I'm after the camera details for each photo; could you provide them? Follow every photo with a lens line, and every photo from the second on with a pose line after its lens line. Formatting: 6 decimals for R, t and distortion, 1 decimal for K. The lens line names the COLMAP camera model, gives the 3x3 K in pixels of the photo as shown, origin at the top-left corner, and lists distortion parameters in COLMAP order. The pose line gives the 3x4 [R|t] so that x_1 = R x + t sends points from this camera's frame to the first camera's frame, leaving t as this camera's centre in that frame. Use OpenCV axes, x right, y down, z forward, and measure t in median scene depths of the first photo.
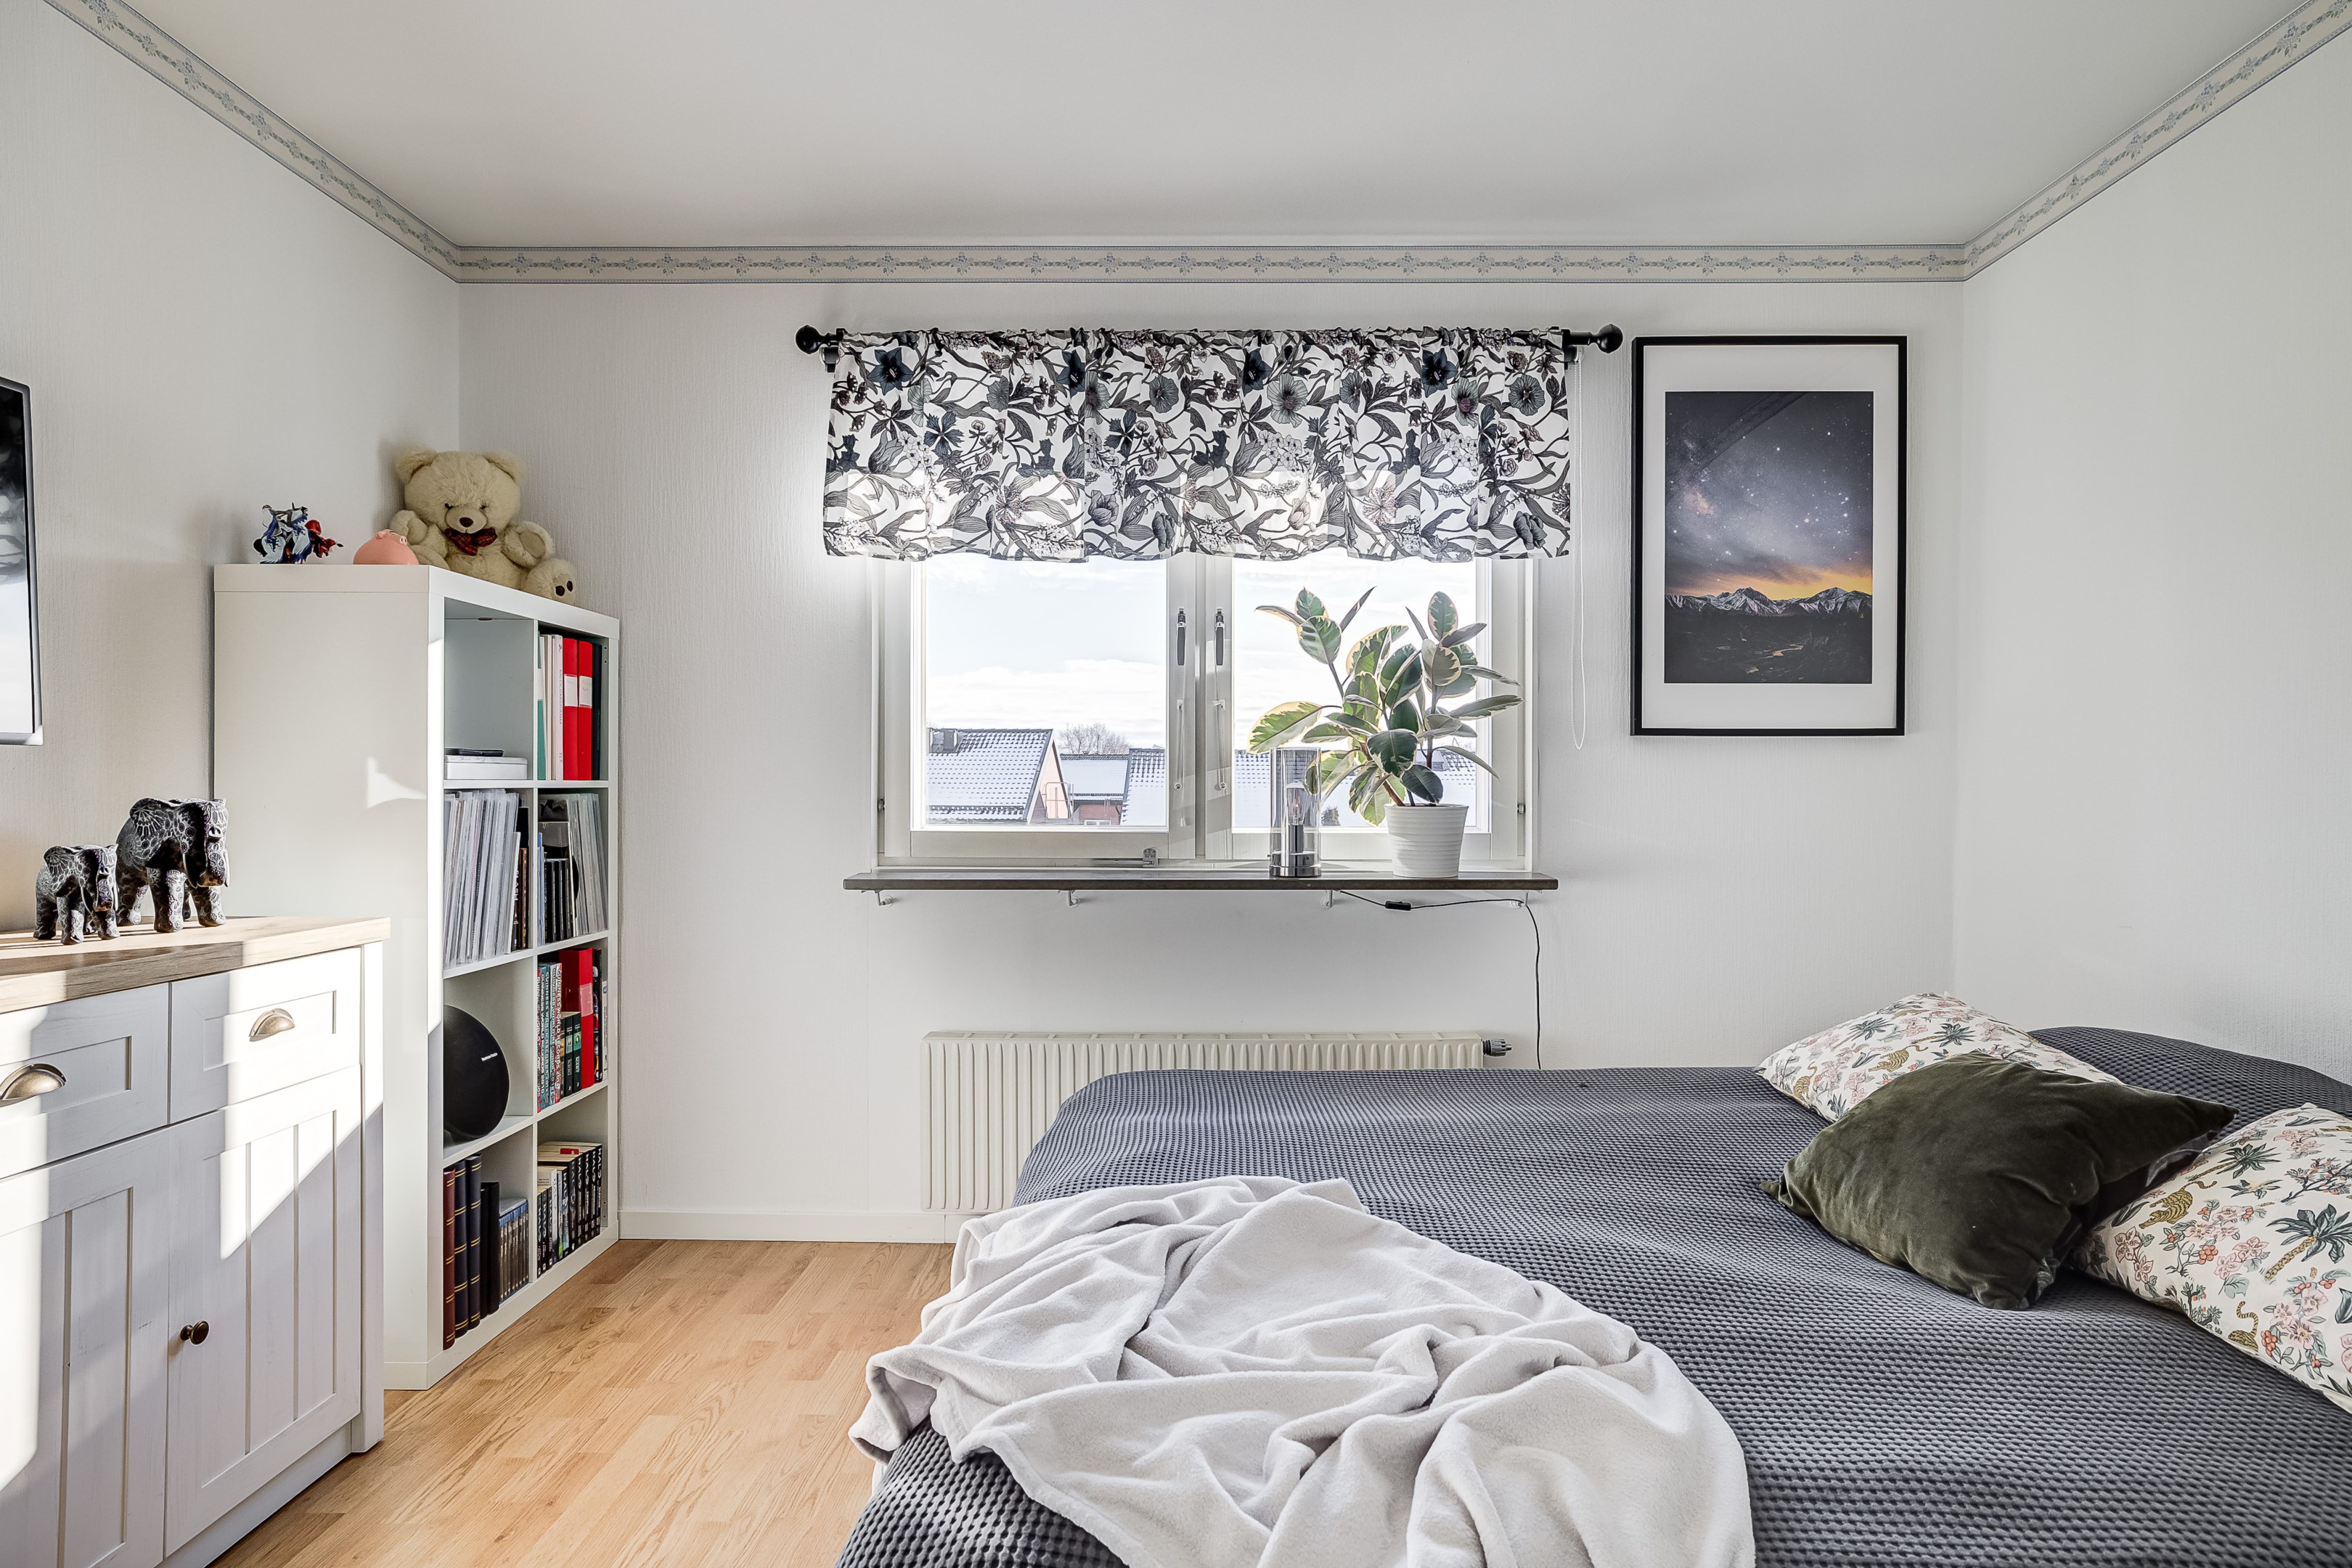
lens RADIAL K [[1353.2, 0, 1176.0], [0, 1353.2, 784.0], [0, 0, 1]] dist [-0.030377, 0.040214]
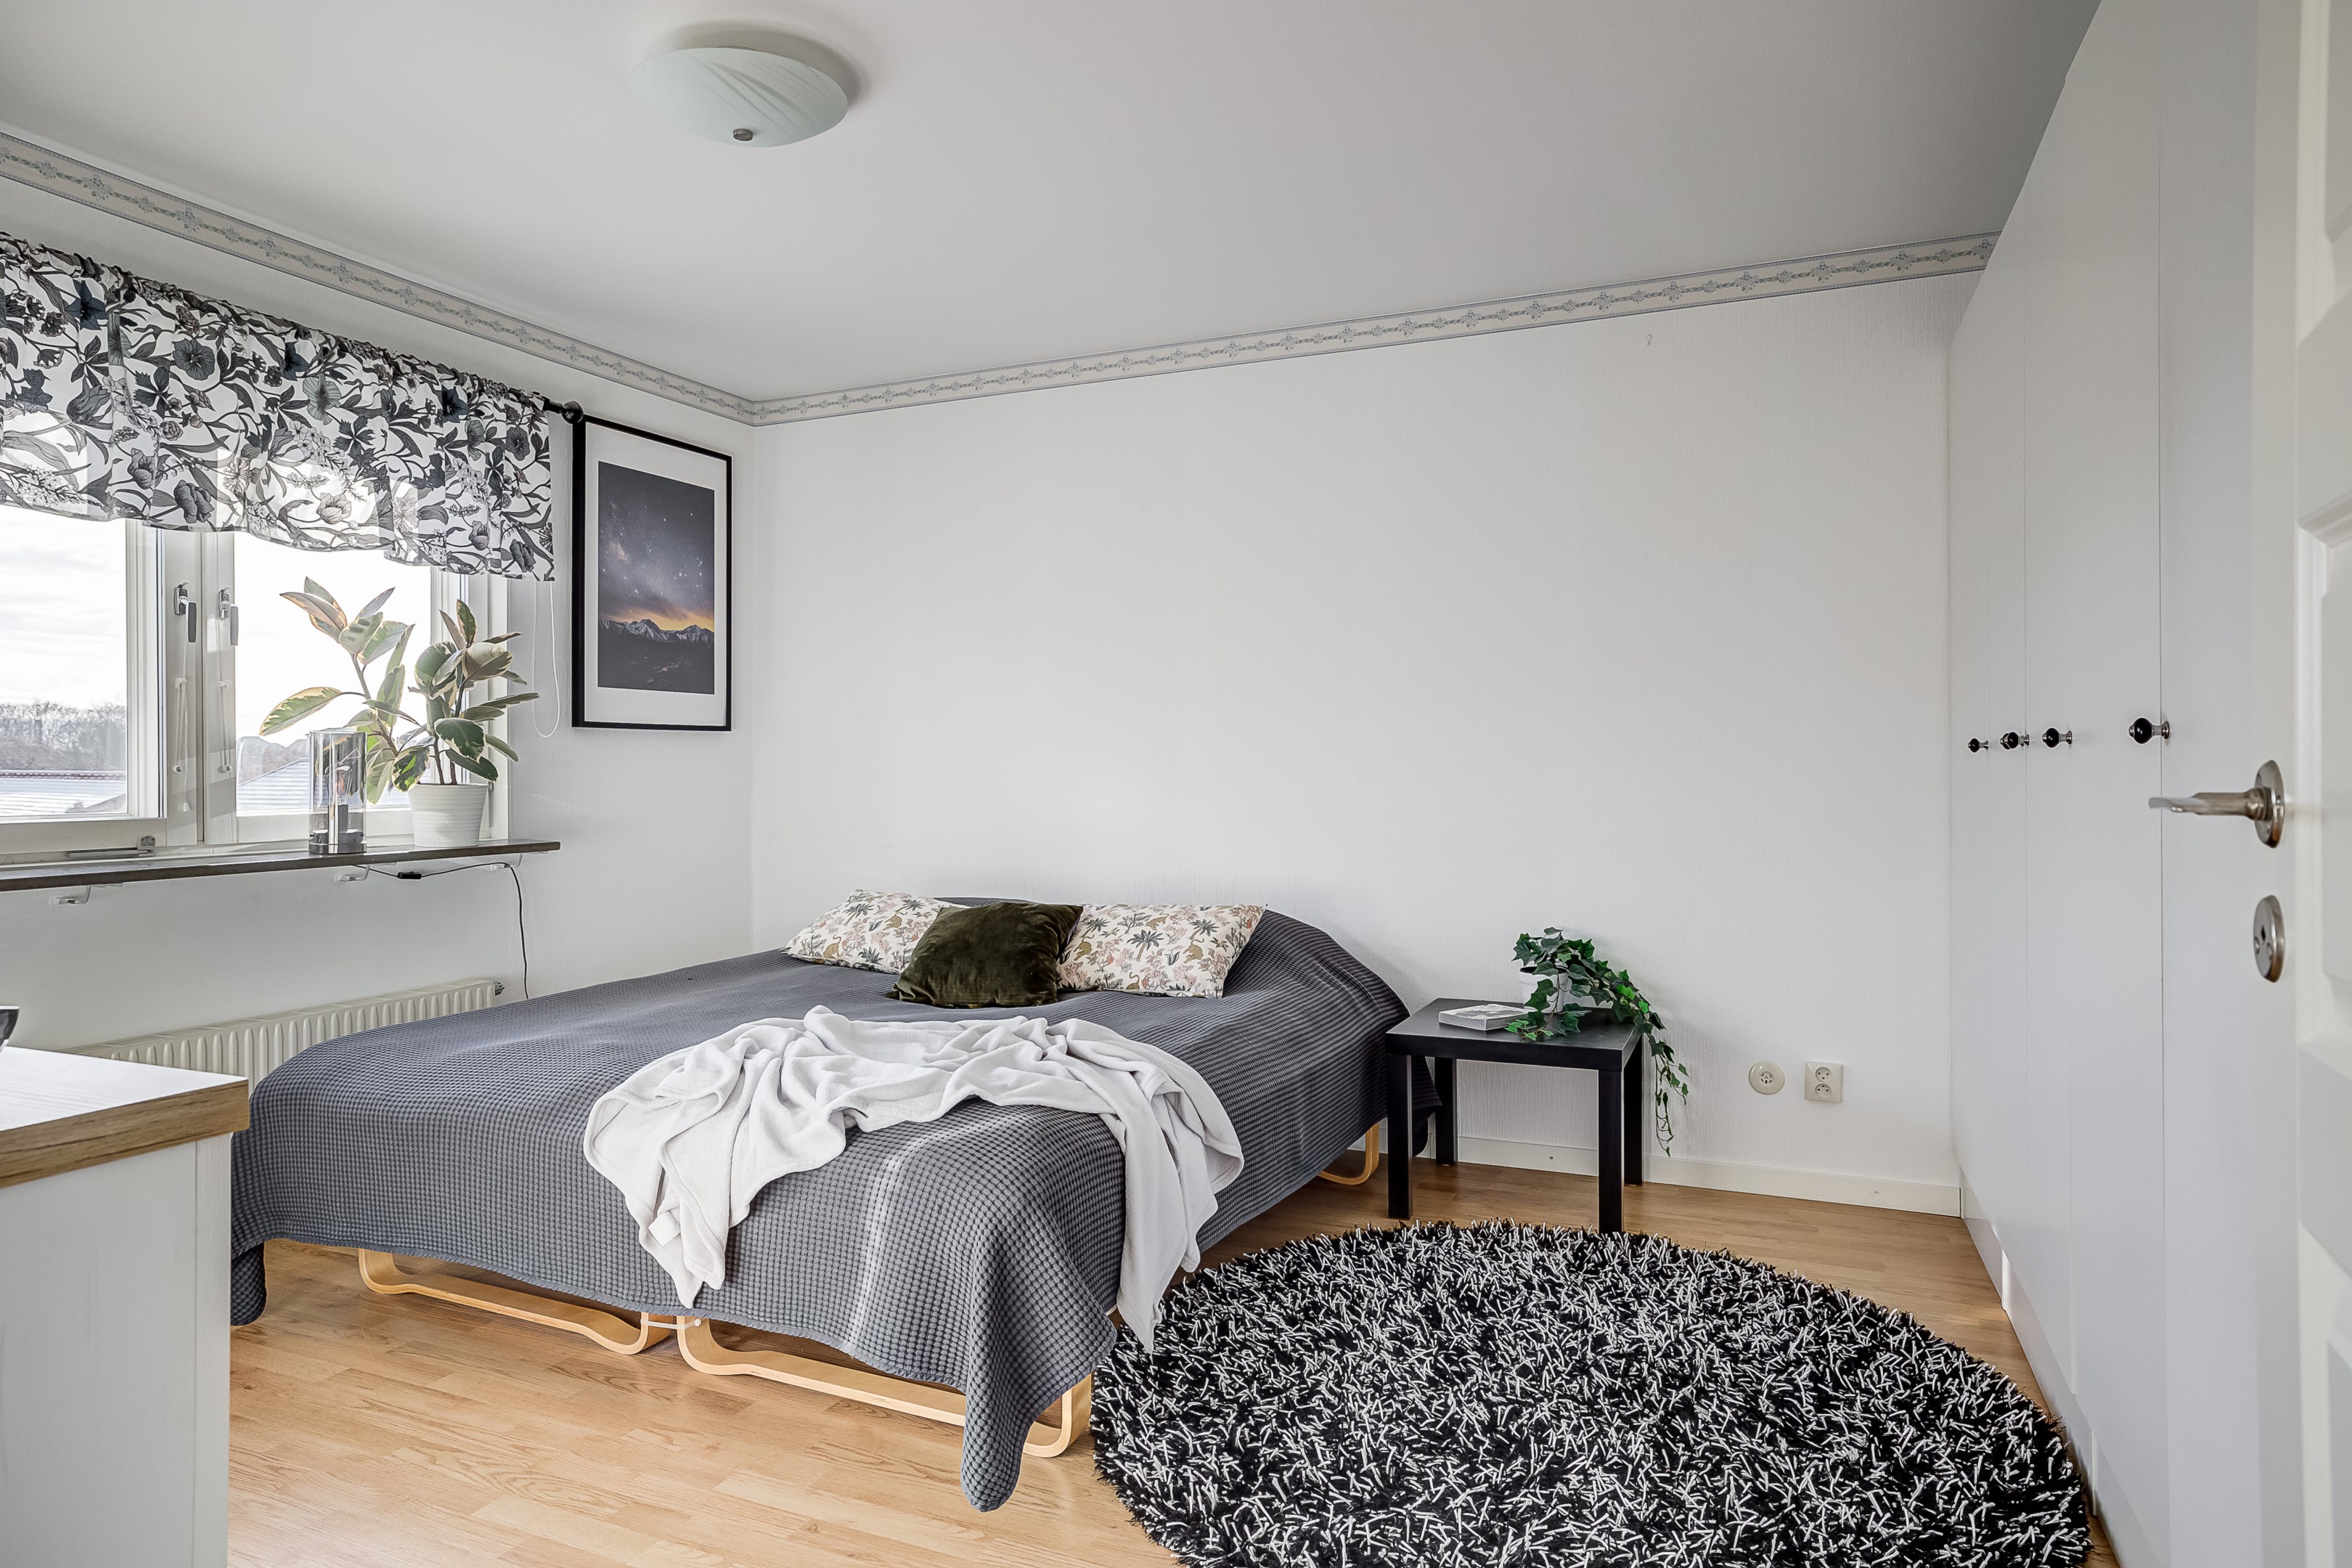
lens RADIAL K [[1353.2, 0, 1176.0], [0, 1353.2, 784.0], [0, 0, 1]] dist [-0.030377, 0.040214]
pose [[0.394644, -0.015752, 0.918699, -0.617682], [0.006525, 0.999876, 0.014341, 0.003254], [-0.918811, 0.000335, 0.394697, -0.017230]]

——

_Task directions_
Rewrite the lines above with every "photo" changed to "image" and everything else left as it is. Leave the pictures out of your version.

_Problem solution_
I'm after the camera details for each image; could you provide them? Follow every image with a lens line, and every image from the second on with a pose line after its lens line. Formatting: 6 decimals for R, t and distortion, 1 decimal for K. The lens line names the COLMAP camera model, gives the 3x3 K in pixels of the image as shown, origin at the top-left corner, and lists distortion parameters in COLMAP order. The pose line gives the 3x4 [R|t] so that x_1 = R x + t sends points from this camera's frame to the first camera's frame, leaving t as this camera's centre in that frame. Use OpenCV axes, x right, y down, z forward, and measure t in median scene depths of the first image.
lens RADIAL K [[1353.2, 0, 1176.0], [0, 1353.2, 784.0], [0, 0, 1]] dist [-0.030377, 0.040214]
lens RADIAL K [[1353.2, 0, 1176.0], [0, 1353.2, 784.0], [0, 0, 1]] dist [-0.030377, 0.040214]
pose [[0.394644, -0.015752, 0.918699, -0.617682], [0.006525, 0.999876, 0.014341, 0.003254], [-0.918811, 0.000335, 0.394697, -0.017230]]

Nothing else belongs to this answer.